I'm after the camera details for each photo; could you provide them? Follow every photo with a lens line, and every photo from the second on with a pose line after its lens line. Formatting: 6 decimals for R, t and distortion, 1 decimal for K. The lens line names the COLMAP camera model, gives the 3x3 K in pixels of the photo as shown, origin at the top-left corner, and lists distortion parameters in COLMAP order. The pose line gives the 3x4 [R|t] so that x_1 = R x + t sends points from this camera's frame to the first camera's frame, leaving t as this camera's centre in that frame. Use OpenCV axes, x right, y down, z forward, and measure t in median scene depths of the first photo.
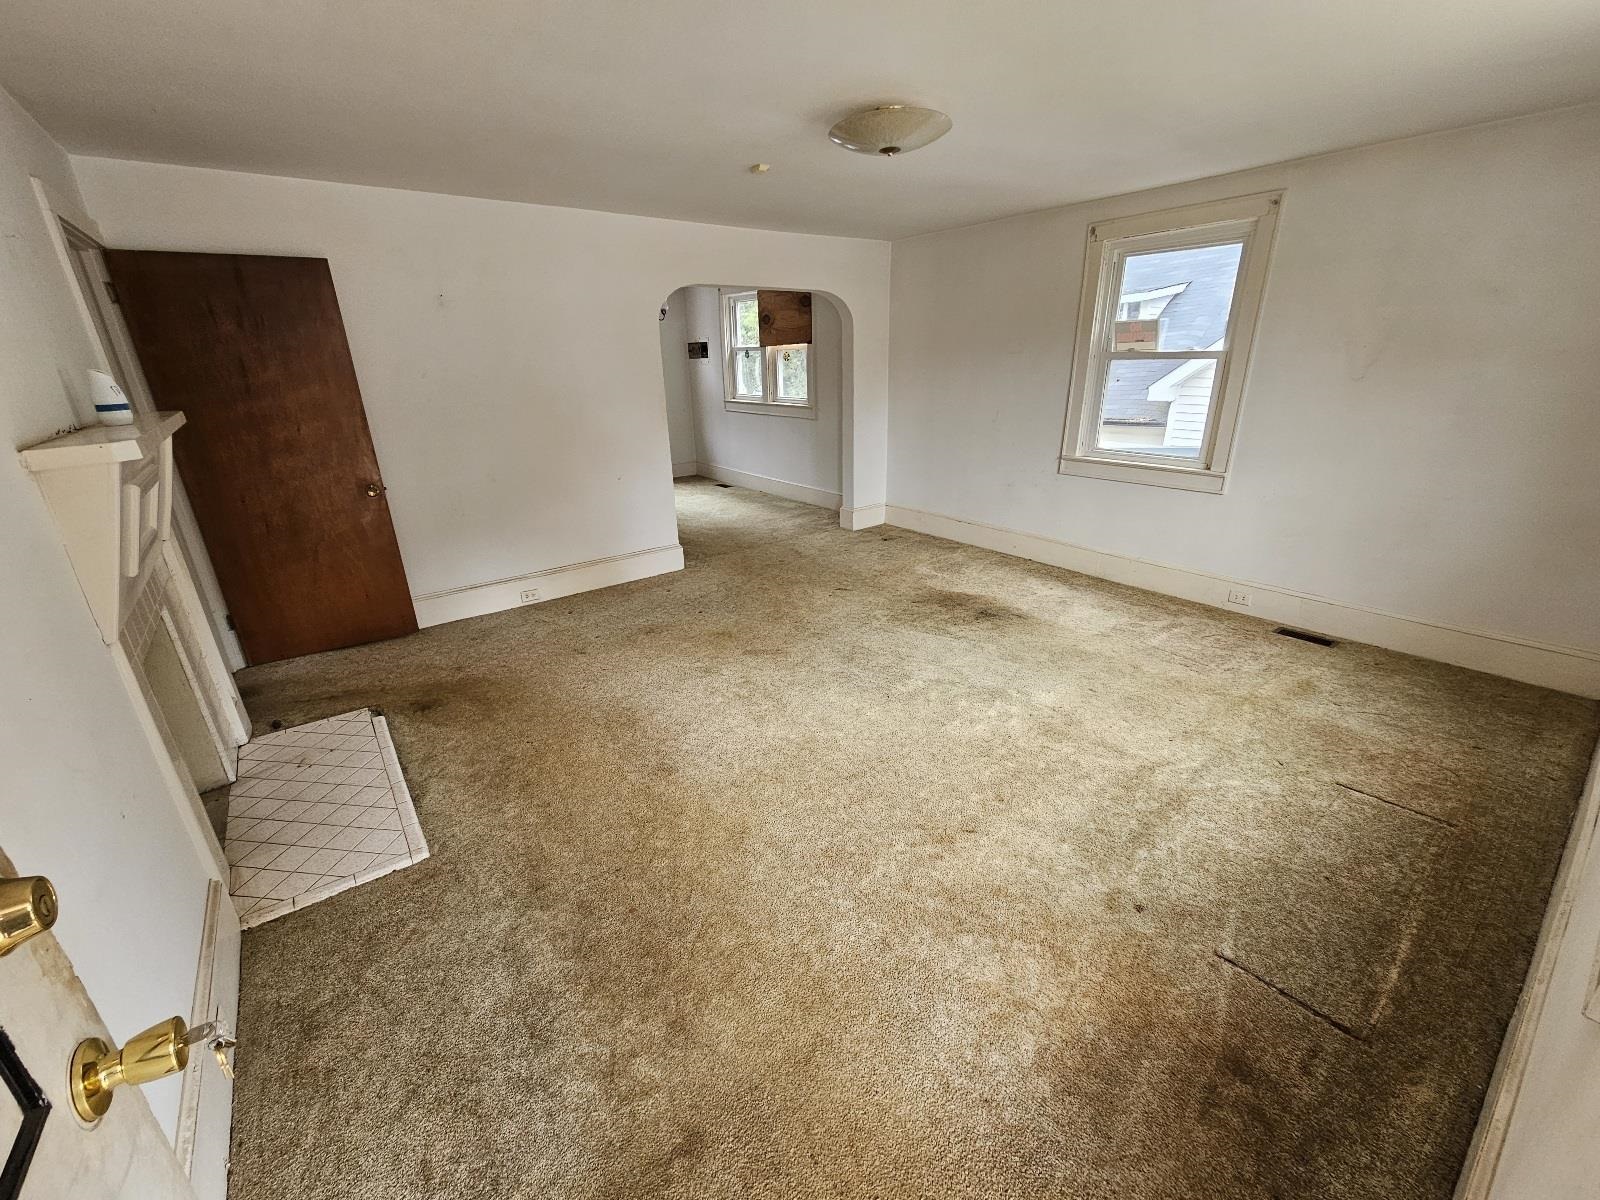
lens RADIAL K [[649.0, 0, 800.0], [0, 649.0, 600.0], [0, 0, 1]] dist [0.001268, 0.000275]
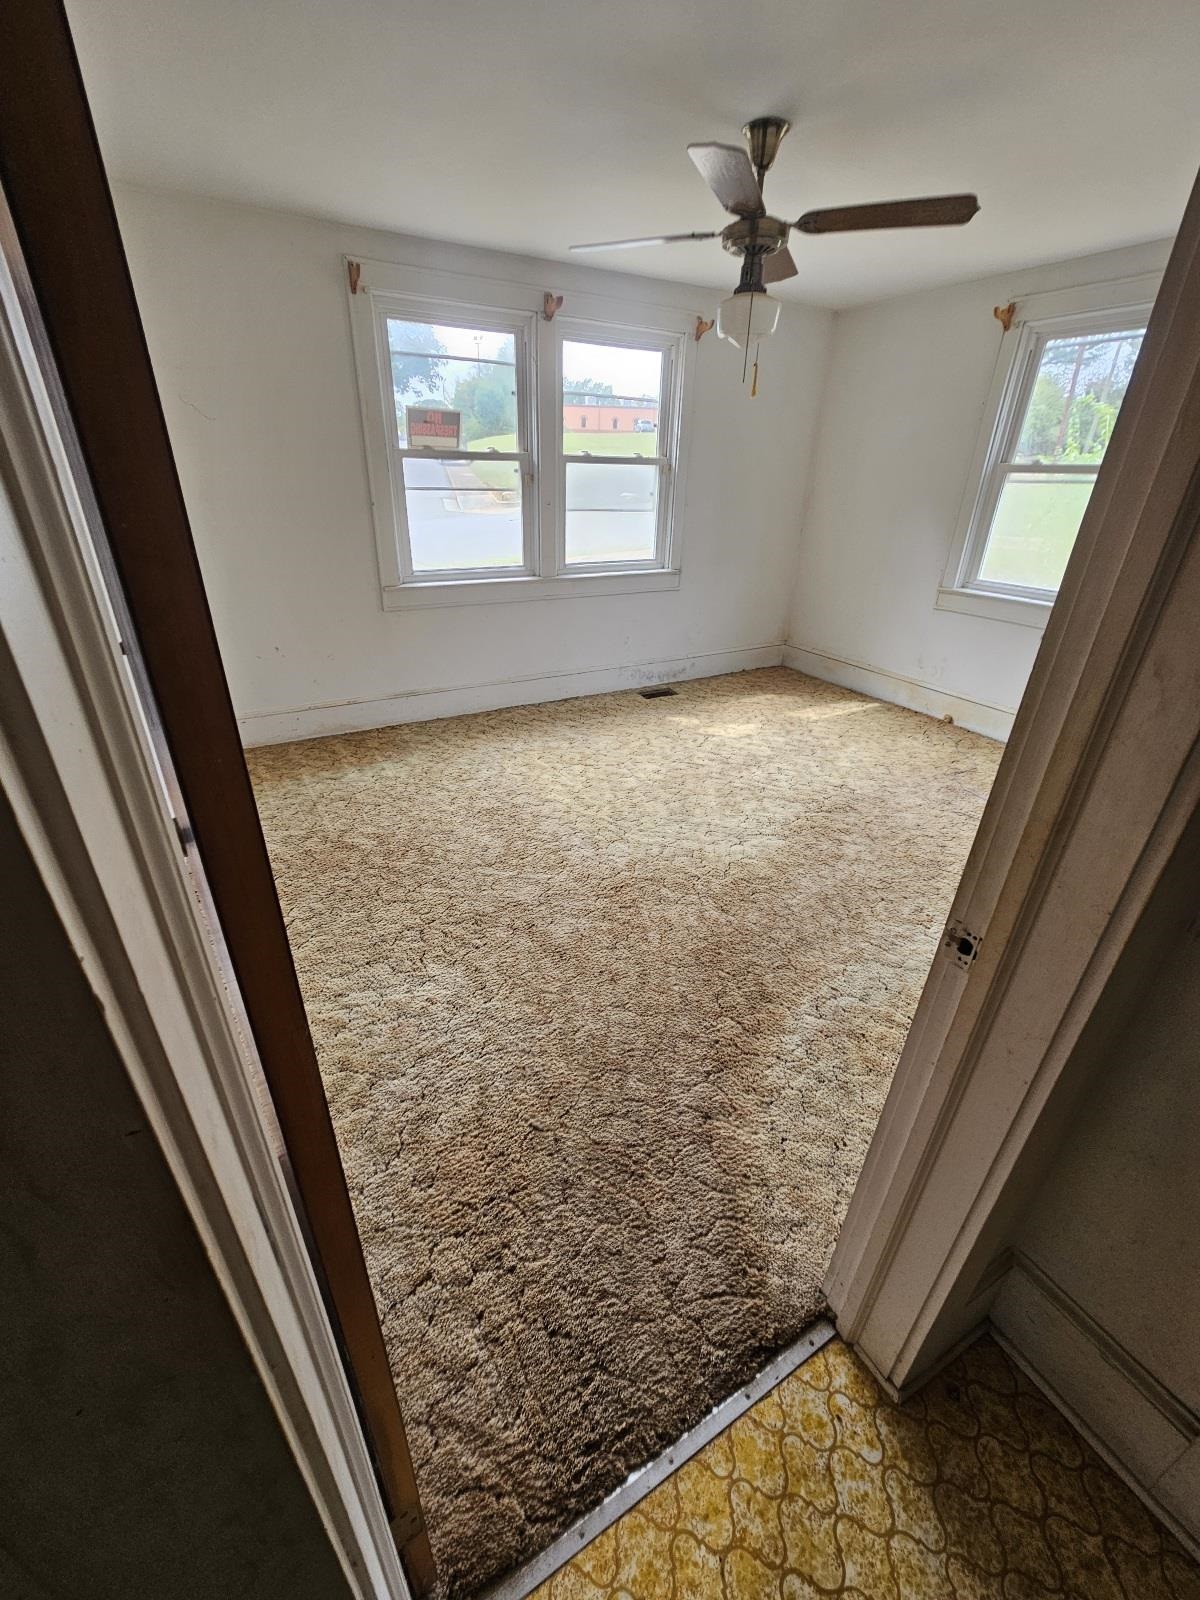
lens RADIAL K [[649.0, 0, 600.0], [0, 649.0, 800.0], [0, 0, 1]] dist [0.001268, 0.000275]
pose [[0.122113, -0.429545, 0.894751, -0.415301], [0.319334, 0.870566, 0.374353, -0.232713], [-0.939741, 0.240011, 0.243476, 0.703827]]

What is being asked => Please copy the listing from its first line through the line containing "600.0], [0, 0, 1]] dist [0.001268, 0.000275]", leaving out the pictures.

Your response =>
I'm after the camera details for each photo; could you provide them? Follow every photo with a lens line, and every photo from the second on with a pose line after its lens line. Formatting: 6 decimals for R, t and distortion, 1 decimal for K. The lens line names the COLMAP camera model, gives the 3x3 K in pixels of the photo as shown, origin at the top-left corner, and lists distortion parameters in COLMAP order. The pose line gives the 3x4 [R|t] so that x_1 = R x + t sends points from this camera's frame to the first camera's frame, leaving t as this camera's centre in that frame. Use OpenCV axes, x right, y down, z forward, and measure t in median scene depths of the first photo.
lens RADIAL K [[649.0, 0, 800.0], [0, 649.0, 600.0], [0, 0, 1]] dist [0.001268, 0.000275]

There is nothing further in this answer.